Use of local genetic ancestry to assess TOMM40-523′ and risk for Alzheimer disease

Author(s): Bussies, PL; Rajabli, F; Griswold, A; Dorfsman, DA; Whitehead, P; Adams, LD; Mena, PR; Cuccaro, M; Haines, JL; Byrd, GS; Beecham, GW; Pericak-Vance, MA; Young, JI; Vance, JM;
Year: 2020;  
Journal: Neurology. Genetics;  
Volume: 6;  
Issue: 2;  

OBJECTIVE: Here, we re-examine TOMM40-523′ as a race/ethnicity-specific risk modifier for late-onset Alzheimer disease (LOAD) with adjustment for local genomic ancestry (LGA) in Apolipoprotein E (APOE) ε4 haplotypes.
METHODS: The TOMM40-523′ size was determined by fragment analysis and whole genome sequencing in homozygous APOE ε3 and APOE ε4 haplotypes of African (AF) or European (EUR) ancestry. The risk for LOAD was assessed within groups by allele size.
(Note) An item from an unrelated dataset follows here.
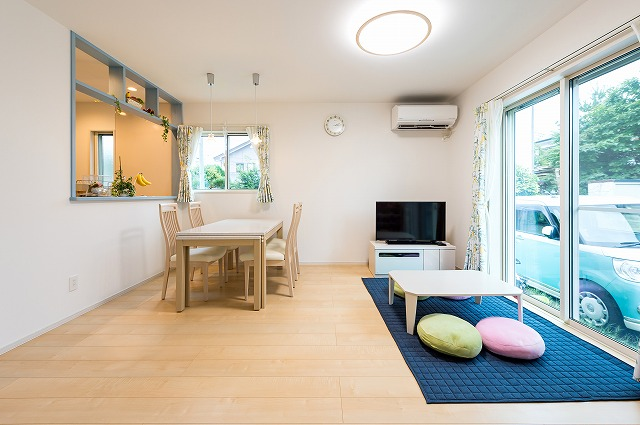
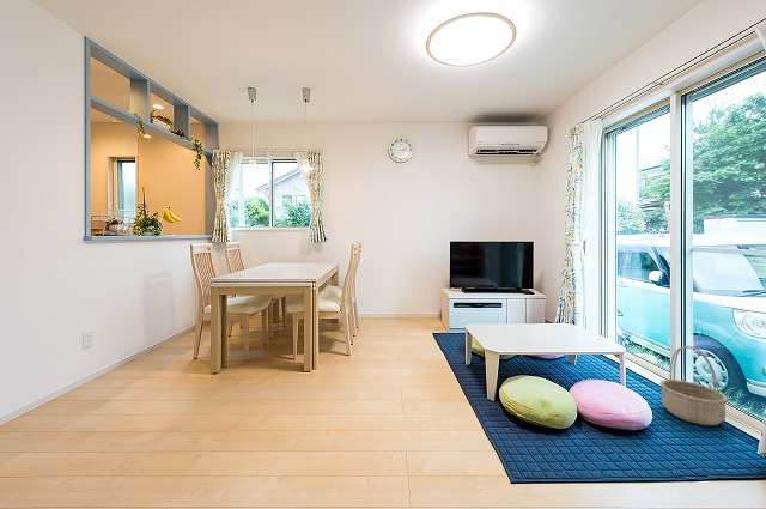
+ basket [658,345,729,426]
RESULTS: The TOMM40-523′ length did not modify risk for LOAD in APOE ε4 haplotypes with EUR or AF LGA. Increasing length of TOMM40-523′ was associated with a significantly reduced risk for LOAD in EUR APOE ε3 haplotypes.
CONCLUSIONS: Adjustment for LGA confirms that TOMM40-523′ cannot explain the strong differential risk for LOAD between APOE ε4 with EUR and AF LGA. Our study does confirm previous reports that increasing allele length of the TOMM40-523′ repeat is associated with decreased risk for LOAD in carriers of homozygous APOE ε3 alleles and demonstrates that this effect is occurring in those individuals with the EUR LGA APOE ε3 allele haplotype.